Sunday, June 24, 2018

Víctimas del pecado / Victims of Sin

 Víctimas del pecado / Victims of Sin. Poster from the IMDb where there is also a good photo gallery of the film.

Víctimas del pecado / Victims of Sin. Ninón Sevilla (Violeta).

Synnin uhrit / Victims of Sin / Vittime del peccato.
    Director: Emilio Fernández. Year: 1951. Country: Messico.
    Scen.: Emilio Fernández, Mauricio Magdaleno. F.: Gabriel Figueroa. M.: Gloria Schoemann. Mus.: Antonio Díaz Conde. Int.: Ninón Sevilla (Violeta), Tito Junco (Santiago), Rodolfo Acosta (Rodolfo), Ismael Pérez Poncianito (Juanito), Rita Montaner (Rita), Margarita Ceballos (Rosa), Francisco Reiguera (don Gonzalo). Prod.: Pedro Calderón, Guillermo Calderón per Producciones Calderón S. A. DCP. D.: 90’. Bn.
    M: Antonio Díaz Conde; canciones: "Pecadora" de Agustín Lara, "La Cocaleca", "Changoo", "Ay José", "El trenecito", "La diana", guajira "Váyase al monte" interpretadas por la Orquesta de Dámaso Pérez Prado.
    DCP from Cineteca Nacional México.
    Spanish and French version with English subtitles.
    Introduce José Maria Prado, hosted by Ehsan Khoshbakht.
    Viewed at Cinema Jolly, Bologna, Il Cinema Ritrovato (Cinema Rumbero / Recovered & Restored 2018), Sunday 24 June 2018

Miguel Marías (Il Cinema Ritrovato): "Despite its moralizing title, Victims of Sin is a magnificent, canonical Mexican melodrama (with several Cuban imports) of the ‘cabaretera’ subgenre, a daring, realistic and even cruelly dramatic tear-jerker thumbing its way through a series of disasters and injustices to what appears to be a really welcome happy ending, only to go on with further catastrophes until arriving, years later, at a (muted) happy conclusion. It is certainly not the most prestigious of Emilio Fernández’ films, and never will be, precisely because it is an unashamed melodrama, but it is arguably among the very best in his quite remarkable career."

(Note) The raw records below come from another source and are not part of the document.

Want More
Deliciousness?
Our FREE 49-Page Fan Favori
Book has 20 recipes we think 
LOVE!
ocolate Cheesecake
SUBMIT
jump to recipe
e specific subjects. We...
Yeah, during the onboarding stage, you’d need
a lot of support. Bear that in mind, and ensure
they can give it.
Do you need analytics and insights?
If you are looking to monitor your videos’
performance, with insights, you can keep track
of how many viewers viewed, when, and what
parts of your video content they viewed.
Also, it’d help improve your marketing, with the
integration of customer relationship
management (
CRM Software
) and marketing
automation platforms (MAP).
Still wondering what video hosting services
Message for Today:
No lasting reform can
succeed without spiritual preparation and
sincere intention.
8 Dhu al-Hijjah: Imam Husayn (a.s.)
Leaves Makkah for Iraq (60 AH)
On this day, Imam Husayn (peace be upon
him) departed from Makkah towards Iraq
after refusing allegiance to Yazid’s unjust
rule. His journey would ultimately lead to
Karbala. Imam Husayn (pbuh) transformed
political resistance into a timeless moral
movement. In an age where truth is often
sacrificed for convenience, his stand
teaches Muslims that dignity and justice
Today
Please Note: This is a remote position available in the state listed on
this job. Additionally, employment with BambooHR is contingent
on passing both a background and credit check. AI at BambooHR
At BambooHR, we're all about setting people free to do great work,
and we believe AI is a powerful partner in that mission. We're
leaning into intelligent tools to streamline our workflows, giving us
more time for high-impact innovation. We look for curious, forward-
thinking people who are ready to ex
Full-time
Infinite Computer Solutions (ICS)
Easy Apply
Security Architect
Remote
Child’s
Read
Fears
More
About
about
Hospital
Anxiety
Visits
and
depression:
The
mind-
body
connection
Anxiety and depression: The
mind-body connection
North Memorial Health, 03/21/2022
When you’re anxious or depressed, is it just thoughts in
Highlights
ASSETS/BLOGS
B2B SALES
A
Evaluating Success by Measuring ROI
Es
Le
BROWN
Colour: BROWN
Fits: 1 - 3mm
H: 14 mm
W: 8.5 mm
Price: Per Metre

"A heroic and even saintly rhumba dancer at the Changoo, turned street prostitute for having adopted an abandoned (in the garbage can!) new-born child, the character of Violeta (Ninón Sevilla) is not a passive and powerless victim, but a real, outspoken, rebellious fighter, capable of furiously defending herself and hitting the despicable pimp-gangster mercilessly, played (with relish) by Rodolfo Acosta, deservedly sending him to jail and finally killing him. Which sends her to jail and separation from her adopted kid."

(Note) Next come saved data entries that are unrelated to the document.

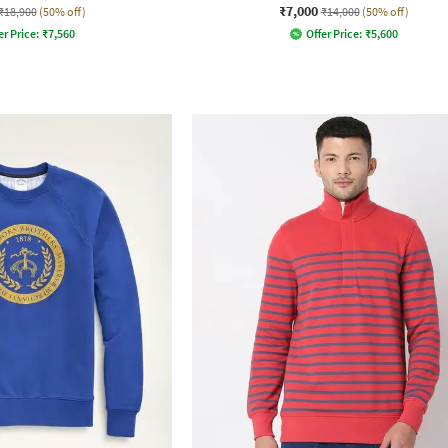
₹7,000
₹18,900
(50% off)
₹14,000
(50% off)
er Price:
₹
7,560
Offer Price:
₹
5,600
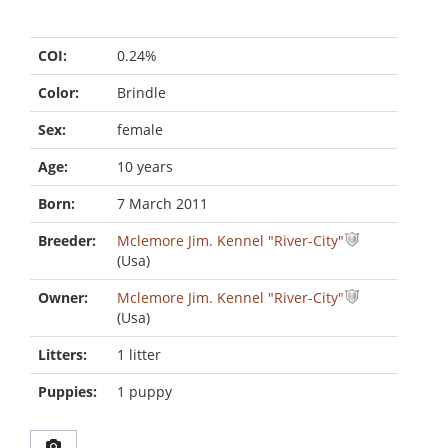
COI:
0.24%
Color:
Brindle
Sex:
female
Age:
10 years
Born:
7 March 2011
Breeder:
Mclemore Jim. Kennel "River-City"
(Usa)
Owner:
Mclemore Jim. Kennel "River-City"
(Usa)
Litters:
1 litter
Puppies:
1 puppy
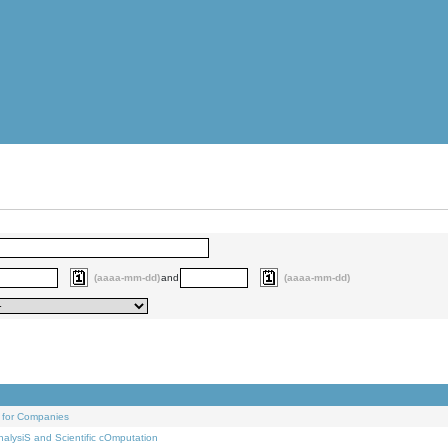
(aaaa-mm-dd)
and
(aaaa-mm-dd)
 for Companies
alysiS and Scientific cOmputation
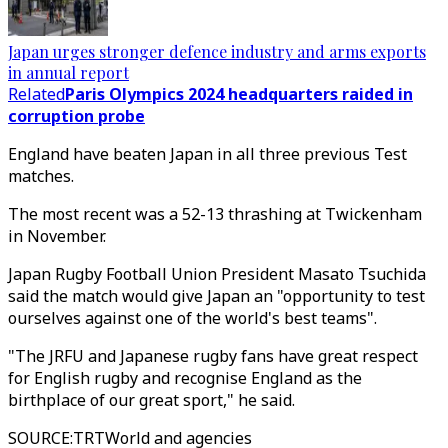
Japan urges stronger defence industry and arms exports
in annual report
Related
Paris Olympics 2024 headquarters raided in
corruption probe
England have beaten Japan in all three previous Test
matches.
The most recent was a 52-13 thrashing at Twickenham
in November.
Japan Rugby Football Union President Masato Tsuchida
said the match would give Japan an "opportunity to test
ourselves against one of the world's best teams".
"The JRFU and Japanese rugby fans have great respect
for English rugby and recognise England as the
birthplace of our great sport," he said.
SOURCE
:
TRTWorld and agencies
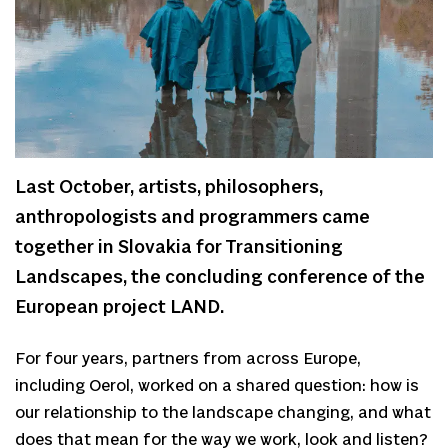
Last October, artists, philosophers,
anthropologists and programmers came
together in Slovakia for Transitioning
Landscapes, the concluding conference of the
European project LAND.
For four years, partners from across Europe,
including Oerol, worked on a shared question: how is
our relationship to the landscape changing, and what
does that mean for the way we work, look and listen?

"In the standard ninety minutes of a feature film, Fernández presents a series of events which could fill several seasons of any current Tv series, with an economy which at the time seemed quite normal, but today seems to be an outstanding feat, even a miracle. And he manages to integrate, functionally, several fantastic dance numbers, a song by the great Pedro Vargas (sitting at a table with an arm in a sling), and some mambo music by Pérez Prado and orchestra."

"Neither cynical nor a simple commercial women’s picture, but a tale, like Mizoguchi’s work, the film has a sincere compassion and sympathy for the prostitutes, whom Fernández probably knew well and liked, as his other prostitution / brothel films suggest (from Las abandonadas, The Abandoned, 1945, to Zona Roja, 1975-1976)." Miguel Marías

AA: An electrifying Mexican melodrama, Emilio Fernández and his cast and crew at the top of their game.

A passionate musical, cabaretera, rumbera. There is true abandon in the singing and dancing numbers, a special fury and uninhibited joy in the performances. A soundtrack album would be worth listening to. At least I'd like to find a soundtrack listing. Miguel Marías in his program note singles out Pedro Vargas and Pérez Prado.

It is the survival story of Violeta the passionate rhumba dancer among cabaret keepers and gangsters. In this movie women are the dynamic characters. But they are also of the violence and neglect of men. Violeta finally kills the evil Rodolfo, but her main driving force is love, directed to the orphan baby Juanito whom she has rescued from a garbage can in the red light district of the city.

The cinematography of Gabriel Figueroa is stunning, especially in the sequence on the railway bridge where Violeta pauses for a long time to examine the desolate bar of the railway people called La Machina Loca ("The Crazy Engine"). It is a sequence worthy of Le Jour se lève.

Emilio Fernández is a master of the melodramatic mode. There is a fine sense of control in the abandon, the passion, and the violence. A film full of fire, and also a sense of humour (the "Ay! José" number).

The fine digital transfer by Cineteca Nacional México does justice to Gabriel Figueroa's cinematography.